**EXERCISE DIRECTIONS**
Your response must consist of one number: how many lines in this material contain the word "hill".

**SUPPLIED MATERIAL**
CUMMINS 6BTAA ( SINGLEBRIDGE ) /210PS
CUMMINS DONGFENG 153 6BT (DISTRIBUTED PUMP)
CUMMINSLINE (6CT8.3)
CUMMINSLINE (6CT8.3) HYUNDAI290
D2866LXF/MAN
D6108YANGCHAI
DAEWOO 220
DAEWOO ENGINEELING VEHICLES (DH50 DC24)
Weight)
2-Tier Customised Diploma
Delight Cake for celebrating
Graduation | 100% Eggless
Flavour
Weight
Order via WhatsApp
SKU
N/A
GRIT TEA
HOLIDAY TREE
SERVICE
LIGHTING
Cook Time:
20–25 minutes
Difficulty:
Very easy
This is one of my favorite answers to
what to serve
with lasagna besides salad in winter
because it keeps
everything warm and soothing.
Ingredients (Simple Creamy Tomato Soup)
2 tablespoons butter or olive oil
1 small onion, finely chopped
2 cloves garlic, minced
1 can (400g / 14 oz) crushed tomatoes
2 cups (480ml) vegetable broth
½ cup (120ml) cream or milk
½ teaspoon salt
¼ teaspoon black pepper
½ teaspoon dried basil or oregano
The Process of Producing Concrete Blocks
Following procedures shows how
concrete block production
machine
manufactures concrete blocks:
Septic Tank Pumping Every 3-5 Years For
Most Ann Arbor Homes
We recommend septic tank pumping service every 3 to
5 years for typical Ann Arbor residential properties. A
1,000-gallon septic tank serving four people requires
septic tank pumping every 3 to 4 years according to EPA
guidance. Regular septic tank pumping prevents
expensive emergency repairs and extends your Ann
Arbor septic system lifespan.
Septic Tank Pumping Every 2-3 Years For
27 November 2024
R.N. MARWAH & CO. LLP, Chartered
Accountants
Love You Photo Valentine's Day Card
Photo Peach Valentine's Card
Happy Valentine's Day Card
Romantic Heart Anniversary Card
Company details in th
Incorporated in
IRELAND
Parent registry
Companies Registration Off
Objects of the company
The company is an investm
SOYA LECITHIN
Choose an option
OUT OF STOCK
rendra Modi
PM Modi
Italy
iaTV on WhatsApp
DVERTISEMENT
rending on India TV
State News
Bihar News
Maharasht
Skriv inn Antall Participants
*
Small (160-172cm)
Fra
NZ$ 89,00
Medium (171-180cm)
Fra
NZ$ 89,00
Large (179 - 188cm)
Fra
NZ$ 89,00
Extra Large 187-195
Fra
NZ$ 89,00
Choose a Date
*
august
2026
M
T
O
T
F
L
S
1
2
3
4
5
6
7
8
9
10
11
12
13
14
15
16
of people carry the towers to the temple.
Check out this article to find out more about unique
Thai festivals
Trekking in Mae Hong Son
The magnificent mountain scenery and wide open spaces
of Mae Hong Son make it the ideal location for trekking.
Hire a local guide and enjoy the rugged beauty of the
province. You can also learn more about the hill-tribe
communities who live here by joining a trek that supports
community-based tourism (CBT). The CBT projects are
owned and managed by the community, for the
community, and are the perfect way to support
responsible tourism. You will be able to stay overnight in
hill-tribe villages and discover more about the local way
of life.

**TASK RESPONSE**
2